Say you wanted an event to occur every 10ms, but it takes a few milliseconds to setup that event. You'd end up having to sleep 10ms + the time it took to setup the event.
That's where EventSync comes in. You can create an EventSync with a tickrate of 10ms, setup your event, then wait until the next tick. Aslong as the time it took to setup the event was <10ms, waiting for the next tick would ensure exactly 10ms had ocurred since the last event. That would look something like this
use event_sync::*;
let tickrate = 10; // 10ms between every tick.
let event_sync = EventSync::new(tickrate);
// multi-ms long task
event_sync.wait_for_tick();
// repeat the task
Getting Started
In order to use event_sync, you start by creating an instance of EventSync
with EventSync::new()
. You then pass in the desired tickrate for the EventSync
to know how long a tick should last. (For more ways of creating an EventSync, check
the examples)
The tickrate will be an integer represented as milliseconds, and cannot go below 1. If you pass in 0, 1 millisecond will be set as the tickrate.
use event_sync::*;
let tickrate = 10; // 10ms between every tick
// Create an event synchronizer with a 10ms tickrate.
let event_sync = EventSync::new(tickrate);
With this, you can call methods such as wait_for_x_ticks()
. Which will wait
for the amount of ticks passed in.
That would look something like this:
use event_sync::*;
let tickrate = 10;
let event_sync = EventSync::new(tickrate);
// multi-ms long task.
// wait for the next 2 ticks
event_sync.wait_for_x_ticks(2);
// repeat the task
This would make it so the task in question would only start running every 20ms.
What even is a Tick
?
A Tick
can be thought of as imaginary markers in time, starting at creation of
the EventSync, and separated by the duration of the Tickrate
.
When you wait for 1 tick, EventSync will sleep its current thread up to the next tick. If you were to wait for multiple ticks, EventSync sleeps up to the next tick, plus the duration of the remaining ticks to wait for.
Another way to describe it. Say we had a tickrate of 10ms, and it's been 5ms since the last tick. If you then waited 1 tick, EventSync will sleep for 5ms, which is the duration until the next tick marker.
Permissions
EventSync can exist in two states, Mutable
and Immutable
.
These states indicate which methods can be called on an instance of EventSync
.
The reason these exist is due to the connectedness of an EventSync. There needs to be some sort of hierarchy involved so that not just anybody can change the world.
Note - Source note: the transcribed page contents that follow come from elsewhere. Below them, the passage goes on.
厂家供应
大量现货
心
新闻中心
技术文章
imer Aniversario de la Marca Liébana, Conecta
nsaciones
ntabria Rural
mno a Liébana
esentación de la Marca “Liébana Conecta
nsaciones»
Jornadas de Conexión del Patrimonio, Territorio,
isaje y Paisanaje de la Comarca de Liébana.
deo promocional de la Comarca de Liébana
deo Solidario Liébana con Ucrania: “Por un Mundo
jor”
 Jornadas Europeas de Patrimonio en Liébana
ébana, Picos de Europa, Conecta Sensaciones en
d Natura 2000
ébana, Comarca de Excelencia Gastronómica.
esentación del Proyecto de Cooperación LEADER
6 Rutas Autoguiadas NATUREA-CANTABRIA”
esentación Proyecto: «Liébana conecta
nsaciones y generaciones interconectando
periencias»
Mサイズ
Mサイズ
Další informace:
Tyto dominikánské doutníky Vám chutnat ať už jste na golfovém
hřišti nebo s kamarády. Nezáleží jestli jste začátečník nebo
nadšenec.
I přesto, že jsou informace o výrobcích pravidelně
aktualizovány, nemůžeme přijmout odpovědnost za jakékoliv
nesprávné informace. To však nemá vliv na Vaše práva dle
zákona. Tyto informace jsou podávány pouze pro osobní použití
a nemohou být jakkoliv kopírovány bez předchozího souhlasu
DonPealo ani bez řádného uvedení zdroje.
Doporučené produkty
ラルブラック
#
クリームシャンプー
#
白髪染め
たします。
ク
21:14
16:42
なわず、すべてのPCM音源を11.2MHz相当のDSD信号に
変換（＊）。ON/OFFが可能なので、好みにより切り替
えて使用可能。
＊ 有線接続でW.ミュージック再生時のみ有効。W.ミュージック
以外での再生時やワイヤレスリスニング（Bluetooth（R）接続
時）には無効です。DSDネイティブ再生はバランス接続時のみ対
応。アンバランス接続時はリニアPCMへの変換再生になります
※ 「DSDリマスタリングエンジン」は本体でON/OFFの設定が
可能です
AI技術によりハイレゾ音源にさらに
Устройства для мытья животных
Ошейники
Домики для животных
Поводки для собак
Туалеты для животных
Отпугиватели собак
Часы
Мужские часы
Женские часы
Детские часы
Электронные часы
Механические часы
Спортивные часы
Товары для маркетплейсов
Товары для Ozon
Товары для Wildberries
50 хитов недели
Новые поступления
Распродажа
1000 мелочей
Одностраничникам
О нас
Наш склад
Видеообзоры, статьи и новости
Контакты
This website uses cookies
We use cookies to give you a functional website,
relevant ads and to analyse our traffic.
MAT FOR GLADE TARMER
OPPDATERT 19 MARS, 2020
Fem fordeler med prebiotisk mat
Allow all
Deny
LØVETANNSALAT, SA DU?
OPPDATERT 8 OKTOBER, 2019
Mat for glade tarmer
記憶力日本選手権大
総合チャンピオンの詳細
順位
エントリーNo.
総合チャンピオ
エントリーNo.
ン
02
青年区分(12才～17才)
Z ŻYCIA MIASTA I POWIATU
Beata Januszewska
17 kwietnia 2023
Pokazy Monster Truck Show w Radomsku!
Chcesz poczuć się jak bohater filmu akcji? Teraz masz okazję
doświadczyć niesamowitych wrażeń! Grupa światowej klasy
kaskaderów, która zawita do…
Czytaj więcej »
If you had some sort of master struct that holds an EventSync, this is what would hold a Mutable copy:
use event_sync::*;
struct MasterTimeKeeper {
synchronizer: EventSync<Mutable>,
}
If you wanted to pass this around to any other threads you wanted to synchronize, you would want to pass Immutable copies of this master synchronizer:
use event_sync::*;
struct MasterTimeKeeper {
synchronizer: EventSync<Mutable>,
}
let tickrate = 10;
let who = MasterTimeKeeper { synchronizer: EventSync::new(tickrate) };
let connected_who: EventSync<Immutable> = who.synchronizer.clone_immutable();
// Pass the connected EventSync anywhere it's needed.